Coloração imuno-histoquímica de biomarcadores em seções de neuroesferas de tumores cerebrais

Pegue um slide com seções embebidas em parafina de neuroesferas de tumores cerebrais, aglomerados de células-tronco neurais exibindo biomarcadores de proteínas nucleares específicas do tumor.

Aqueça para derreter a parafina, remova-a usando xileno e reidratie o tecido usando concentrações decrescentes de álcool.

Aqueça em um tampão ácido contendo detergente para desmascarar epítopos nos biomarcadores e permeabilizar as membranas celulares.

Enxágüe e trate com um agente oxidante para inativar as enzimas peroxidase endógenas, evitando sinais inespecíficos.

Aplique uma solução de bloqueio para mascarar locais de ligação não específicos.

Incube com anticorpos primários direcionados aos epítopos dos biomarcadores.

Enxágue e trate com anticorpos secundários conjugados com biotina que se ligam aos anticorpos primários.

Enxágue e incube com uma avidina conjugada com enzima peroxidase, que se liga à biotina.

Adicione um substrato cromogênico e um agente oxidante.

A peroxidase utiliza o agente para converter o substrato em precipitados coloridos, rotulando a localização do biomarcador.

Contra-core os núcleos, desidrate o tecido em álcool e monte a lâmina para obter imagens da distribuição do biomarcador.

Primeiro, derreta a parafina incubando as lâminas em uma prateleira de metal a 60 graus Celsius por 20 minutos. Em seguida, desparafinizei as lâminas via incubação em um trem de reidratação à temperatura ambiente de acordo com o protocolo Tex. Armazene as lâminas em água da torneira para evitar a ligação inespecífica de anticorpos. Depois disso, incube as lâminas em tampão citrato a 125 graus Celsius por 30 segundos a 90 graus Celsius por 10 segundos. Deixe as lâminas esfriarem antes de enxaguá-las cinco vezes com água destilada.
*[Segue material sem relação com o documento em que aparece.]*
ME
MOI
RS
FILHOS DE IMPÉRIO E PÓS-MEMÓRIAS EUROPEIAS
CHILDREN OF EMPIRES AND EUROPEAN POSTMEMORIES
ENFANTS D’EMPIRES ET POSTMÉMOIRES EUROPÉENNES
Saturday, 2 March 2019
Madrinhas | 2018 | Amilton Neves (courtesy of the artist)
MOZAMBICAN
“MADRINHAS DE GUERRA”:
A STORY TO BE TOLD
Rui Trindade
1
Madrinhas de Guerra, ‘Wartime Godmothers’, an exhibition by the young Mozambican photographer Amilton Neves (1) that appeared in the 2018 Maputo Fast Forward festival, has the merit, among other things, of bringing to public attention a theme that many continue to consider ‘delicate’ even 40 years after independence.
Em seguida, incube as lâminas à temperatura ambiente em peróxido de hidrogênio a 0,3% por 20 minutos. Em seguida, lave as lâminas por cinco minutos três vezes em tampão de lavagem com agitação suave. Incube as lâminas durante a noite em uma câmara umidificada ajustada para 4 graus Celsius com anticorpo primário diluído. Depois disso, lave as lâminas três vezes por cinco minutos com agitação suave.
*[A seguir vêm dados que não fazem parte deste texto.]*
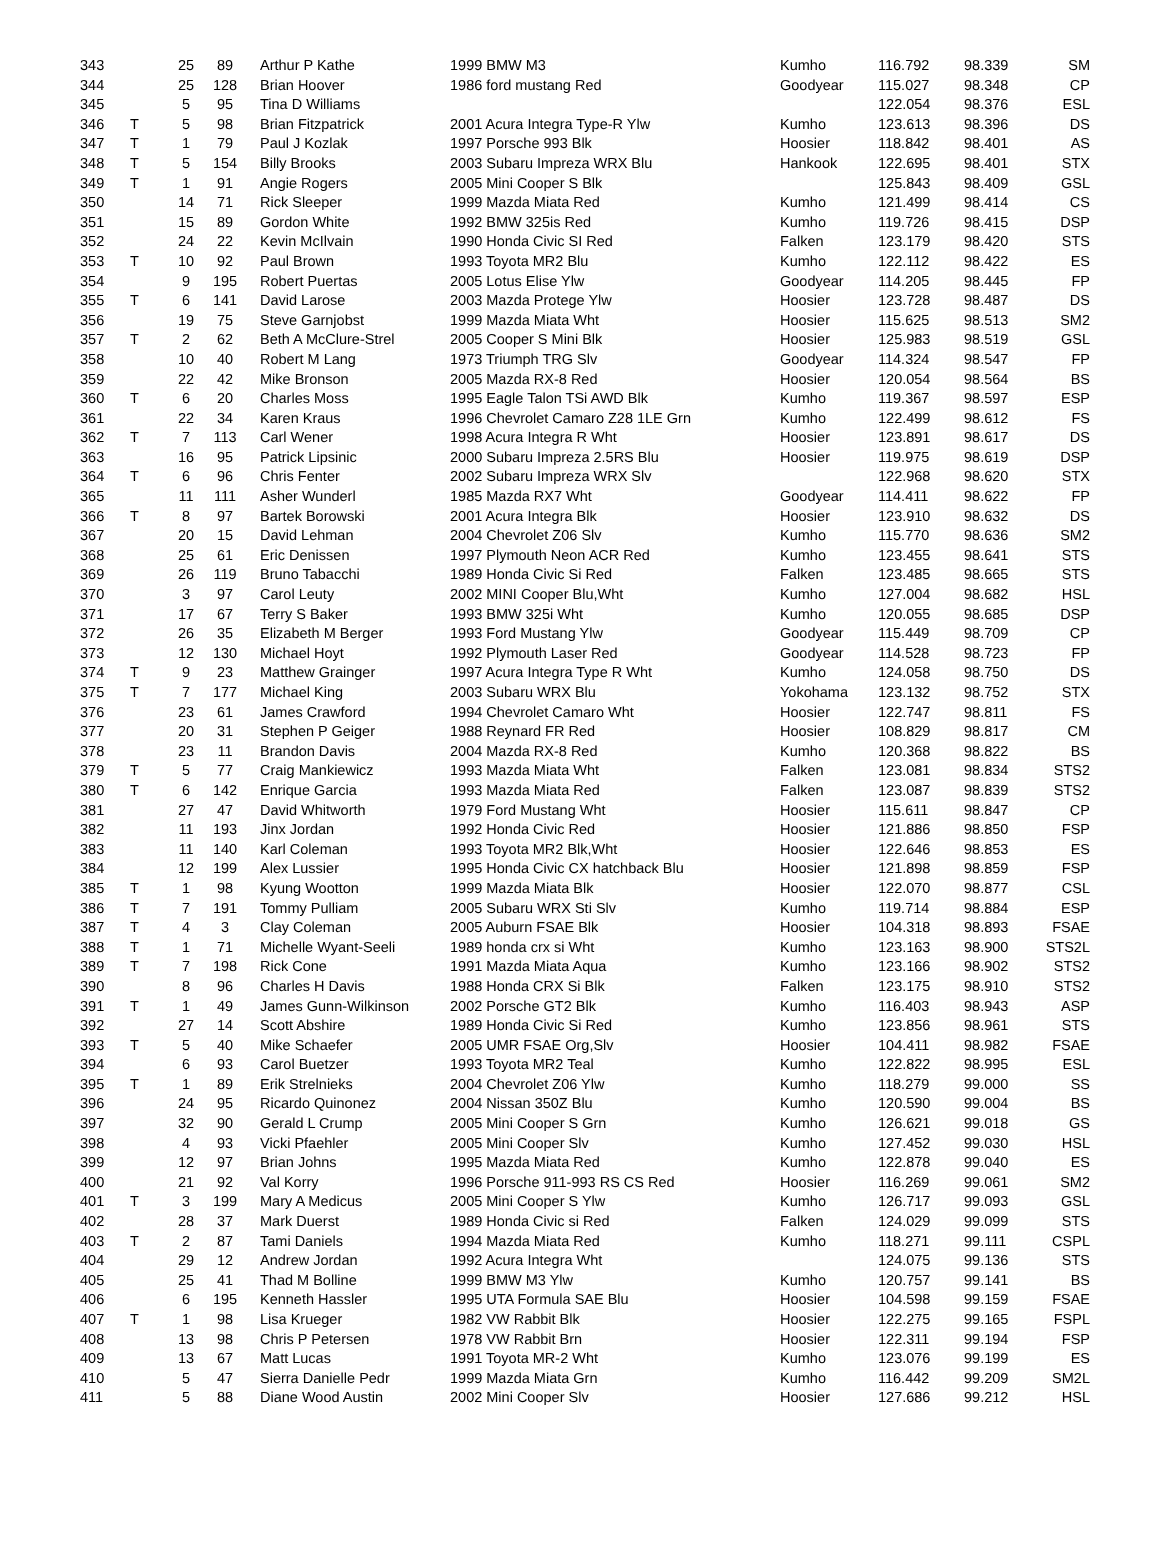| 343 | | 25 | 89 | Arthur P Kathe | 1999 BMW M3 | Kumho | 116.792 | 98.339 | SM |
| 344 | | 25 | 128 | Brian Hoover | 1986 ford mustang Red | Goodyear | 115.027 | 98.348 | CP |
| 345 | | 5 | 95 | Tina D Williams | | | 122.054 | 98.376 | ESL |
| 346 | T | 5 | 98 | Brian Fitzpatrick | 2001 Acura Integra Type-R Ylw | Kumho | 123.613 | 98.396 | DS |
| 347 | T | 1 | 79 | Paul J Kozlak | 1997 Porsche 993 Blk | Hoosier | 118.842 | 98.401 | AS |
| 348 | T | 5 | 154 | Billy Brooks | 2003 Subaru Impreza WRX Blu | Hankook | 122.695 | 98.401 | STX |
| 349 | T | 1 | 91 | Angie Rogers | 2005 Mini Cooper S Blk | | 125.843 | 98.409 | GSL |
| 350 | | 14 | 71 | Rick Sleeper | 1999 Mazda Miata Red | Kumho | 121.499 | 98.414 | CS |
| 351 | | 15 | 89 | Gordon White | 1992 BMW 325is Red | Kumho | 119.726 | 98.415 | DSP |
| 352 | | 24 | 22 | Kevin McIlvain | 1990 Honda Civic SI Red | Falken | 123.179 | 98.420 | STS |
| 353 | T | 10 | 92 | Paul Brown | 1993 Toyota MR2 Blu | Kumho | 122.112 | 98.422 | ES |
| 354 | | 9 | 195 | Robert Puertas | 2005 Lotus Elise Ylw | Goodyear | 114.205 | 98.445 | FP |
| 355 | T | 6 | 141 | David Larose | 2003 Mazda Protege Ylw | Hoosier | 123.728 | 98.487 | DS |
| 356 | | 19 | 75 | Steve Garnjobst | 1999 Mazda Miata Wht | Hoosier | 115.625 | 98.513 | SM2 |
| 357 | T | 2 | 62 | Beth A McClure-Strel | 2005 Cooper S Mini Blk | Hoosier | 125.983 | 98.519 | GSL |
| 358 | | 10 | 40 | Robert M Lang | 1973 Triumph TRG Slv | Goodyear | 114.324 | 98.547 | FP |
| 359 | | 22 | 42 | Mike Bronson | 2005 Mazda RX-8 Red | Hoosier | 120.054 | 98.564 | BS |
| 360 | T | 6 | 20 | Charles Moss | 1995 Eagle Talon TSi AWD Blk | Kumho | 119.367 | 98.597 | ESP |
| 361 | | 22 | 34 | Karen Kraus | 1996 Chevrolet Camaro Z28 1LE Grn | Kumho | 122.499 | 98.612 | FS |
| 362 | T | 7 | 113 | Carl Wener | 1998 Acura Integra R Wht | Hoosier | 123.891 | 98.617 | DS |
| 363 | | 16 | 95 | Patrick Lipsinic | 2000 Subaru Impreza 2.5RS Blu | Hoosier | 119.975 | 98.619 | DSP |
| 364 | T | 6 | 96 | Chris Fenter | 2002 Subaru Impreza WRX Slv | | 122.968 | 98.620 | STX |
| 365 | | 11 | 111 | Asher Wunderl | 1985 Mazda RX7 Wht | Goodyear | 114.411 | 98.622 | FP |
| 366 | T | 8 | 97 | Bartek Borowski | 2001 Acura Integra Blk | Hoosier | 123.910 | 98.632 | DS |
| 367 | | 20 | 15 | David Lehman | 2004 Chevrolet Z06 Slv | Kumho | 115.770 | 98.636 | SM2 |
| 368 | | 25 | 61 | Eric Denissen | 1997 Plymouth Neon ACR Red | Kumho | 123.455 | 98.641 | STS |
| 369 | | 26 | 119 | Bruno Tabacchi | 1989 Honda Civic Si Red | Falken | 123.485 | 98.665 | STS |
| 370 | | 3 | 97 | Carol Leuty | 2002 MINI Cooper Blu,Wht | Kumho | 127.004 | 98.682 | HSL |
| 371 | | 17 | 67 | Terry S Baker | 1993 BMW 325i Wht | Kumho | 120.055 | 98.685 | DSP |
| 372 | | 26 | 35 | Elizabeth M Berger | 1993 Ford Mustang Ylw | Goodyear | 115.449 | 98.709 | CP |
| 373 | | 12 | 130 | Michael Hoyt | 1992 Plymouth Laser Red | Goodyear | 114.528 | 98.723 | FP |
| 374 | T | 9 | 23 | Matthew Grainger | 1997 Acura Integra Type R Wht | Kumho | 124.058 | 98.750 | DS |
| 375 | T | 7 | 177 | Michael King | 2003 Subaru WRX Blu | Yokohama | 123.132 | 98.752 | STX |
| 376 | | 23 | 61 | James Crawford | 1994 Chevrolet Camaro Wht | Hoosier | 122.747 | 98.811 | FS |
| 377 | | 20 | 31 | Stephen P Geiger | 1988 Reynard FR Red | Hoosier | 108.829 | 98.817 | CM |
| 378 | | 23 | 11 | Brandon Davis | 2004 Mazda RX-8 Red | Kumho | 120.368 | 98.822 | BS |
| 379 | T | 5 | 77 | Craig Mankiewicz | 1993 Mazda Miata Wht | Falken | 123.081 | 98.834 | STS2 |
| 380 | T | 6 | 142 | Enrique Garcia | 1993 Mazda Miata Red | Falken | 123.087 | 98.839 | STS2 |
| 381 | | 27 | 47 | David Whitworth | 1979 Ford Mustang Wht | Hoosier | 115.611 | 98.847 | CP |
| 382 | | 11 | 193 | Jinx Jordan | 1992 Honda Civic Red | Hoosier | 121.886 | 98.850 | FSP |
| 383 | | 11 | 140 | Karl Coleman | 1993 Toyota MR2 Blk,Wht | Hoosier | 122.646 | 98.853 | ES |
| 384 | | 12 | 199 | Alex Lussier | 1995 Honda Civic CX hatchback Blu | Hoosier | 121.898 | 98.859 | FSP |
| 385 | T | 1 | 98 | Kyung Wootton | 1999 Mazda Miata Blk | Hoosier | 122.070 | 98.877 | CSL |
| 386 | T | 7 | 191 | Tommy Pulliam | 2005 Subaru WRX Sti Slv | Kumho | 119.714 | 98.884 | ESP |
| 387 | T | 4 | 3 | Clay Coleman | 2005 Auburn FSAE Blk | Hoosier | 104.318 | 98.893 | FSAE |
| 388 | T | 1 | 71 | Michelle Wyant-Seeli | 1989 honda crx si Wht | Kumho | 123.163 | 98.900 | STS2L |
| 389 | T | 7 | 198 | Rick Cone | 1991 Mazda Miata Aqua | Kumho | 123.166 | 98.902 | STS2 |
| 390 | | 8 | 96 | Charles H Davis | 1988 Honda CRX Si Blk | Falken | 123.175 | 98.910 | STS2 |
| 391 | T | 1 | 49 | James Gunn-Wilkinson | 2002 Porsche GT2 Blk | Kumho | 116.403 | 98.943 | ASP |
| 392 | | 27 | 14 | Scott Abshire | 1989 Honda Civic Si Red | Kumho | 123.856 | 98.961 | STS |
| 393 | T | 5 | 40 | Mike Schaefer | 2005 UMR FSAE Org,Slv | Hoosier | 104.411 | 98.982 | FSAE |
| 394 | | 6 | 93 | Carol Buetzer | 1993 Toyota MR2 Teal | Kumho | 122.822 | 98.995 | ESL |
| 395 | T | 1 | 89 | Erik Strelnieks | 2004 Chevrolet Z06 Ylw | Kumho | 118.279 | 99.000 | SS |
| 396 | | 24 | 95 | Ricardo Quinonez | 2004 Nissan 350Z Blu | Kumho | 120.590 | 99.004 | BS |
| 397 | | 32 | 90 | Gerald L Crump | 2005 Mini Cooper S Grn | Kumho | 126.621 | 99.018 | GS |
| 398 | | 4 | 93 | Vicki Pfaehler | 2005 Mini Cooper Slv | Kumho | 127.452 | 99.030 | HSL |
| 399 | | 12 | 97 | Brian Johns | 1995 Mazda Miata Red | Kumho | 122.878 | 99.040 | ES |
| 400 | | 21 | 92 | Val Korry | 1996 Porsche 911-993 RS CS Red | Hoosier | 116.269 | 99.061 | SM2 |
| 401 | T | 3 | 199 | Mary A Medicus | 2005 Mini Cooper S Ylw | Kumho | 126.717 | 99.093 | GSL |
| 402 | | 28 | 37 | Mark Duerst | 1989 Honda Civic si Red | Falken | 124.029 | 99.099 | STS |
| 403 | T | 2 | 87 | Tami Daniels | 1994 Mazda Miata Red | Kumho | 118.271 | 99.111 | CSPL |
| 404 | | 29 | 12 | Andrew Jordan | 1992 Acura Integra Wht | | 124.075 | 99.136 | STS |
| 405 | | 25 | 41 | Thad M Bolline | 1999 BMW M3 Ylw | Kumho | 120.757 | 99.141 | BS |
| 406 | | 6 | 195 | Kenneth Hassler | 1995 UTA Formula SAE Blu | Hoosier | 104.598 | 99.159 | FSAE |
| 407 | T | 1 | 98 | Lisa Krueger | 1982 VW Rabbit Blk | Hoosier | 122.275 | 99.165 | FSPL |
| 408 | | 13 | 98 | Chris P Petersen | 1978 VW Rabbit Brn | Hoosier | 122.311 | 99.194 | FSP |
| 409 | | 13 | 67 | Matt Lucas | 1991 Toyota MR-2 Wht | Kumho | 123.076 | 99.199 | ES |
| 410 | | 5 | 47 | Sierra Danielle Pedr | 1999 Mazda Miata Grn | Kumho | 116.442 | 99.209 | SM2L |
| 411 | | 5 | 88 | Diane Wood Austin | 2002 Mini Cooper Slv | Hoosier | 127.686 | 99.212 | HSL |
Em seguida, incubar as lâminas em anticorpo secundário biotinilado diluído à temperatura ambiente durante uma hora. Lave as lâminas três vezes por cinco minutos em tampão de lavagem com agitação suave. Em seguida, incubar as lâminas no complexo peroxidase de rábano biotinilado avidina à temperatura ambiente no escuro durante uma hora. Repita a lavagem conforme descrito anteriormente. Depois disso, incube as lâminas com bandas de substrato de peróxido de hidrogênio por dois a cinco minutos em temperatura ambiente.
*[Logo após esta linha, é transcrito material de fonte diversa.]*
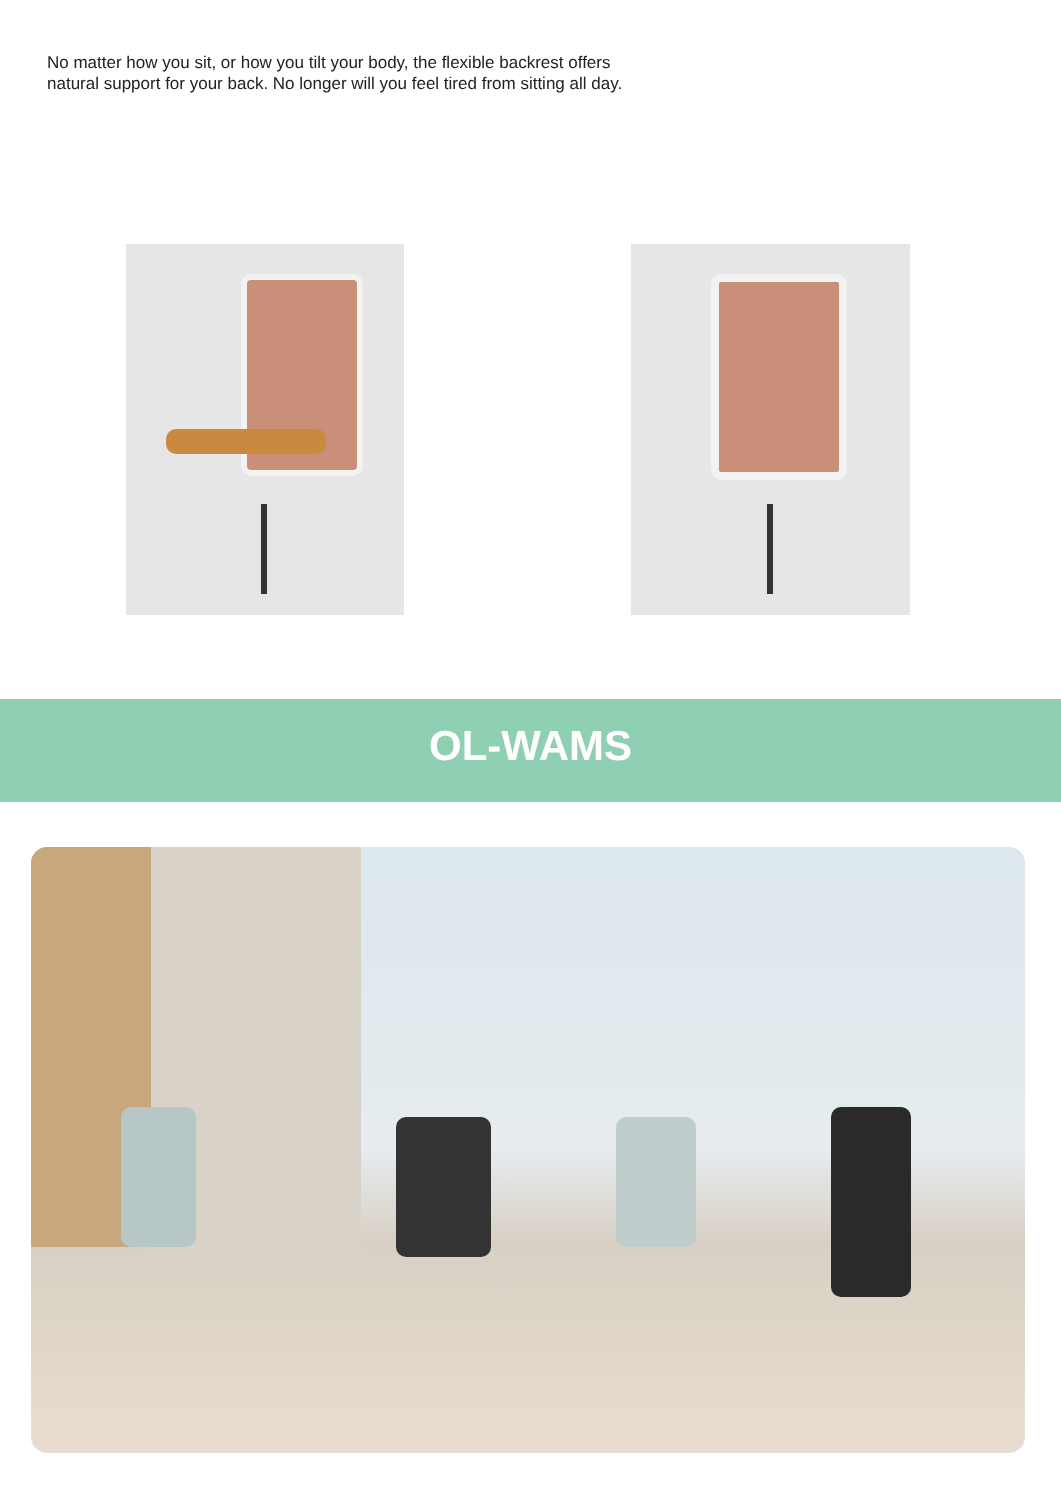No matter how you sit, or how you tilt your body, the flexible backrest offers
natural support for your back. No longer will you feel tired from sitting all day.
OL-WAMS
Enxágue as lâminas com água da torneira e mergulhe-as em solução de hematoxilina para contracorá-las. Em seguida, enxágue bem as lâminas em água da torneira até que a água saia limpa. Desidrate as lâminas de acordo com o protocolo Tex. Por fim, cubra as lâminas com um meio de montagem à base de xileno e deixe-as secar em uma superfície plana à temperatura ambiente.